Biliary atresia is a rare gastrointestinal condition in which there is complete or partial absence/destruction of the extrahepatic (outside the liver) bile duct. Bile duct is a tube that is responsible for carrying bile from liver to the gall bladder and eventually into the small intestine. Bile consists of waste products from the liver such as cholesterol and bilirubin along with bile acids that aids in the digestion and absorption of fat and fat-soluble vitamins. The absence or gradual destruction of bile duct can lead to abnormal accumulation of bile inside the liver, ultimately, leading to liver damage or cirrhosis.
Is Biliary Atresia Congenital?
Biliary atresia is a rare condition, which is seen in every 1:15000 live births. It is the most common cause of liver transplantation in US children. It is slightly more common in females than in males with a ratio of 1.4:1 and is also more common in Asian and African-American populations. Although, the cause of biliary atresia is yet unknown; however, it is hypothesized to be associated with a viral infection (usually cytomegalovirus, reovirus type 3 and rotavirus) during birth. Other causes that have been postulated include problems with the immune system, an abnormal bile component and an error in the development of bile ducts.
Biliary atresia is exclusively found in newborns and is classified into two types, known as, fetal (embryonic) form or perinatal form. Perinatal type of biliary atresia is usually evident after 2 to 4 weeks of a newborns life and is associated with symptoms of late onset jaundice. It is supposed to be acquired and caused due to environmental factors. Fetal type of biliary atresia is seen at the time of birth in the newborns and may or may not be associated with other congenital abnormalities. Extrahepatic biliary atresia that does not have any other congenital abnormality is known as classical biliary atresia and is the most common type, usually seen in 70 to 95% of all cases. Extrahepatic biliary atresia that is associated with one or more other congenital anomalies is seen in about 10 to 15% of all biliary atresia cases. The other congenital abnormalities that may be associated with biliary atresia are divided into four groups including hepatobiliary, gastrointestinal, cardiovascular and others. Hepatobiliary anomalies include hepatic vascular inflow anomalies, choledochal cyst, polysplenia or asplenia. Gastrointestinal abnormalities include intestinal malrotation, jejunoileal atresias, esophageal atresias, tracheoesophageal fistula and Meckel’s diverticulum. Cardiovascular defects include atrial septal defect or other congenital heart diseases and situs inversus. Other abnormalities include umbilical hernia and inguinal hernia.

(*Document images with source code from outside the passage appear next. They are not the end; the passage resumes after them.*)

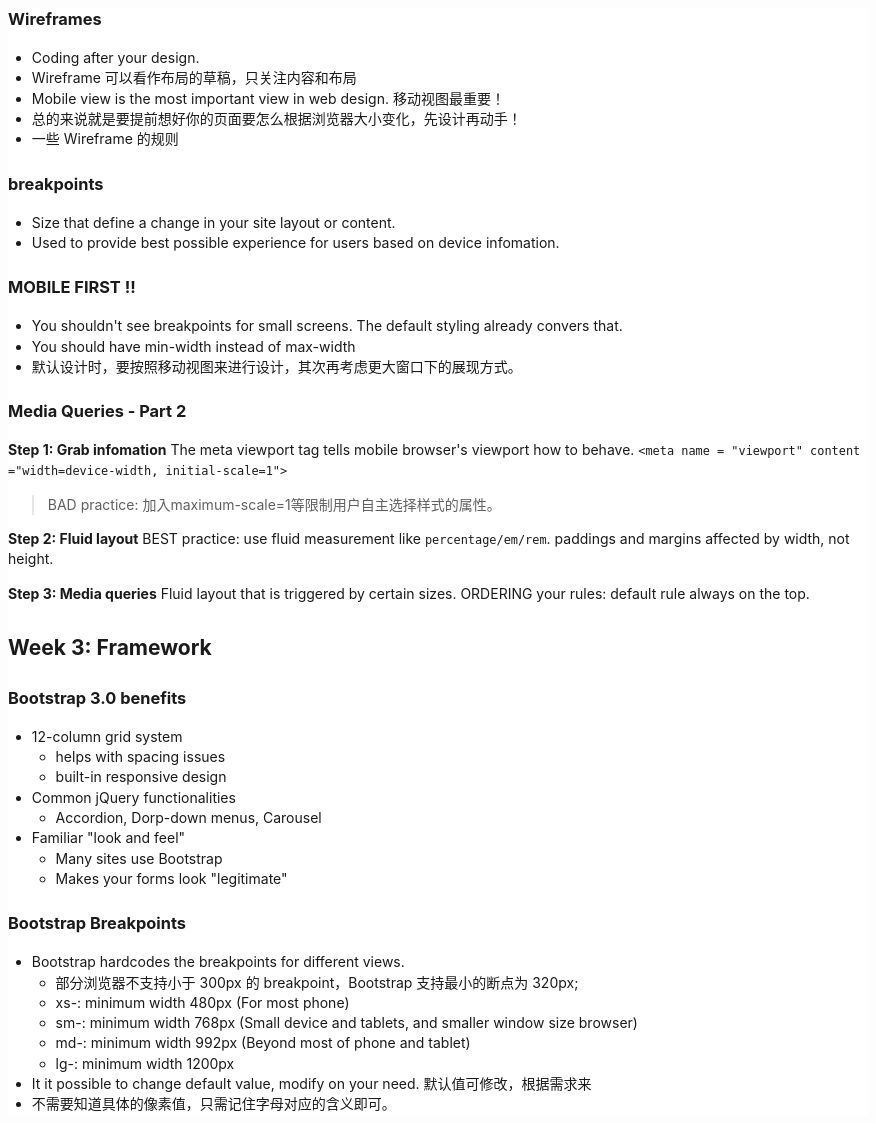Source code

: ### Wireframes

 - Coding after your design.
 - Wireframe 可以看作布局的草稿，只关注内容和布局
 - Mobile view is the most important view in web design. 移动视图最重要！
 - 总的来说就是要提前想好你的页面要怎么根据浏览器大小变化，先设计再动手！
 - 一些 Wireframe 的规则

### breakpoints

 - Size that define a change in your site layout or content.
 - Used to provide best possible experience for users based on device infomation.

### MOBILE FIRST !!

 - You shouldn't see breakpoints for small screens. The default styling already convers that.
 - You should have min-width instead of max-width
 - 默认设计时，要按照移动视图来进行设计，其次再考虑更大窗口下的展现方式。

### Media Queries - Part 2

 **Step 1: Grab infomation**
 The meta viewport tag tells mobile browser's viewport how to behave.
 `<meta name = "viewport" content="width=device-width, initial-scale=1">`
 > BAD practice: 加入maximum-scale=1等限制用户自主选择样式的属性。

 **Step 2: Fluid layout**
 BEST practice: use fluid measurement like `percentage/em/rem`.
 paddings and margins affected by width, not height. 

**Step 3: Media queries**
 Fluid layout that is triggered by certain sizes.
 ORDERING your rules: default rule always on the top.


 ## Week 3: Framework

### Bootstrap 3.0 benefits
 - 12-column grid system
     - helps with spacing issues
     - built-in responsive design
 - Common jQuery functionalities
     - Accordion, Dorp-down menus, Carousel
 - Familiar "look and feel"
     - Many sites use Bootstrap
     - Makes your forms look "legitimate"

### Bootstrap Breakpoints
 - Bootstrap hardcodes the breakpoints for different views.
     - 部分浏览器不支持小于 300px 的 breakpoint，Bootstrap 支持最小的断点为 320px;
     - xs-: minimum width 480px (For most phone)
     - sm-: minimum width 768px (Small device and tablets, and smaller window size browser)
     - md-: minimum width 992px (Beyond most of phone and tablet)
     - lg-: minimum width 1200px
 - It it possible to change default value, modify on your need. 默认值可修改，根据需求来
 - 不需要知道具体的像素值，只需记住字母对应的含义即可。
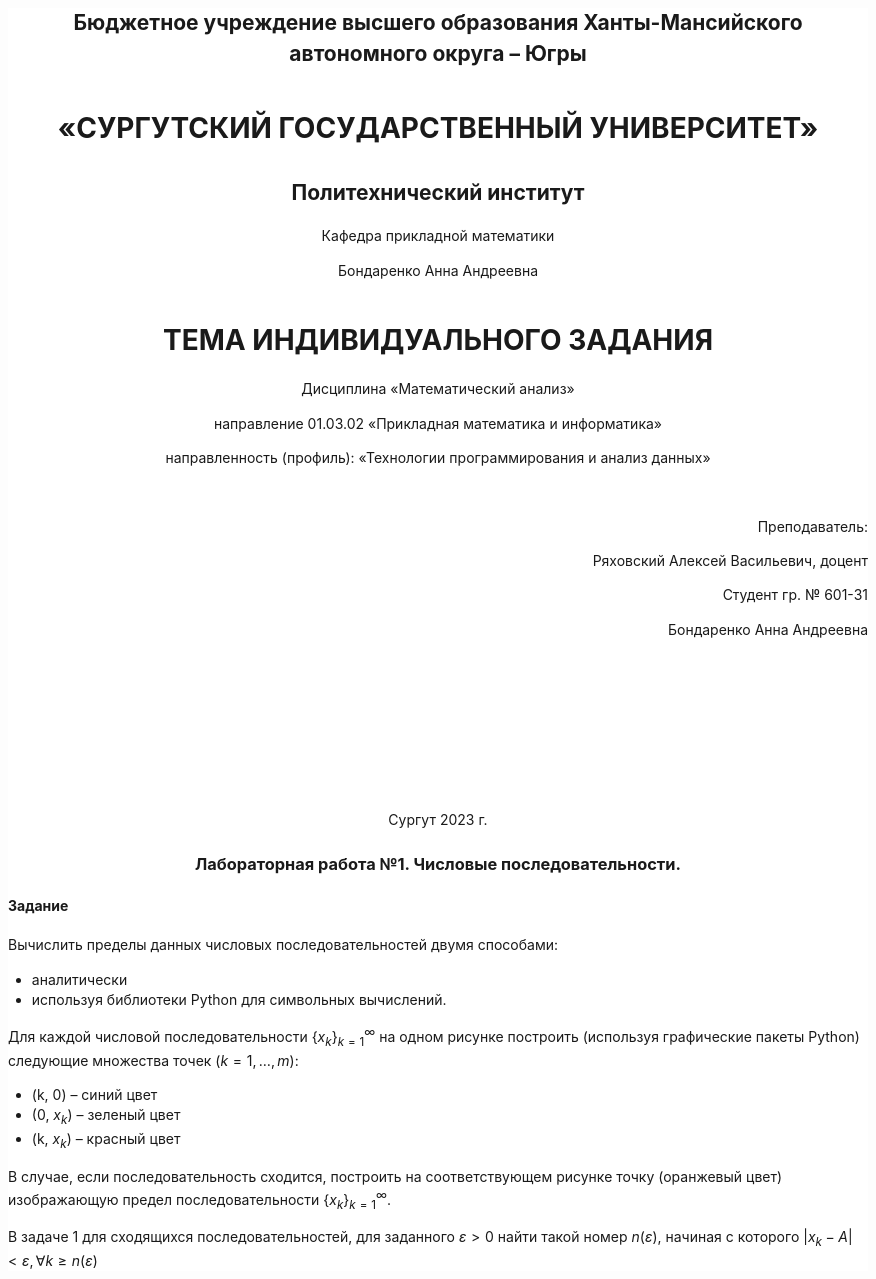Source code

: 
<h2 style="text-align: center;">Бюджетное учреждение высшего образования Ханты-Мансийского автономного округа – Югры</h2>  

<h1 style="text-align: center;">«СУРГУТСКИЙ ГОСУДАРСТВЕННЫЙ УНИВЕРСИТЕТ»</h1>

<h2 style="text-align: center;">Политехнический институт</h2>

<p style="text-align: center;">Кафедра прикладной математики</p>

<p style="text-align: center;">Бондаренко Анна Андреевна</p>

<h1 style="text-align: center;">ТЕМА ИНДИВИДУАЛЬНОГО ЗАДАНИЯ</h1>

<p style="text-align: center;">Дисциплина «Математический анализ»</p>

<p style="text-align: center;">направление 01.03.02 «Прикладная математика и информатика»</p>

<p style="text-align: center;">направленность (профиль): «Технологии программирования и анализ данных»</p>

<pre>

</pre>

<p style="text-align: right;">Преподаватель:  </p>

<p style="text-align: right;">Ряховский Алексей Васильевич, доцент</p>

<p style="text-align: right;">Студент гр. № 601-31</p>

<p style="text-align: right;">Бондаренко Анна Андреевна</p>

<pre>







</pre>

<p style="text-align: center;">Сургут 2023 г.</p>

<h3 style="text-align: center;">Лабораторная работа №1. Числовые последовательности.</h3>

#### Задание

Вычислить пределы данных числовых последовательностей двумя способами: 

- аналитически 
- используя библиотеки Python для символьных вычислений. 

Для каждой числовой последовательности $\{x_k\}_{k=1}^\infty$ на одном рисунке построить (используя графические пакеты Python) следующие множества точек ($k = 1, \ldots, m$):

- (k, 0) – синий цвет
- (0, $x_k$) – зеленый цвет
- (k, $x_k$) – красный цвет

В случае, если последовательность сходится, построить на соответствующем рисунке точку (оранжевый цвет) изображающую предел последовательности $\{x_k\}_{k=1}^\infty$.

В задаче 1 для сходящихся последовательностей, для заданного $\varepsilon>0$ найти такой номер $n(\varepsilon)$, начиная с которого $|x_k-A|<\varepsilon, \forall k\geq n(\varepsilon)$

Thus, fetal biliary atresia with or without other congenital diseases is congenital in nature. It is not hereditary or does not run in families. Perinatal is usually acquired, so biliary atresia can be both congenital or acquired in nature. The etiology of biliary atresia is largely idiopathic, but can be attributed to intrauterine or early neonatal malformations, disruptions or chromosomal abnormalities.
Symptoms and Treatment of Biliary Atresia
Biliary atresia presents with symptoms of persistent jaundice (yellowing of the whites of the eye and skin), dark yellow or brown urine, acholic stools (pale, clay or white colored bowels), enlarged liver and enlarged spleen along with abdominal distension, poor weight gain along with irritability, portal hypertension. If biliary atresia is not treated, then it may result in liver cirrhosis and ultimately leading to hepatic failure.
Biliary atresia is a fatal condition, if left untreated. Treatment protocol is symptomatic and supportive care. In addition to that, surgical intervention is the only treatment to correct bile flow obstruction from liver via gall bladder to small intestine. Kasai procedure is used to establish bile flow from liver to small intestine by removing the anomalous extrahepatic bile ducts and attaching a segment of small intestine directly to the liver. This procedure helps regain bile flow in about 80% cases, but is unsuccessful in 20 to 25% of the corrected infants. In cases where Kasai procedure is unsuccessful, liver transplantation is the only option.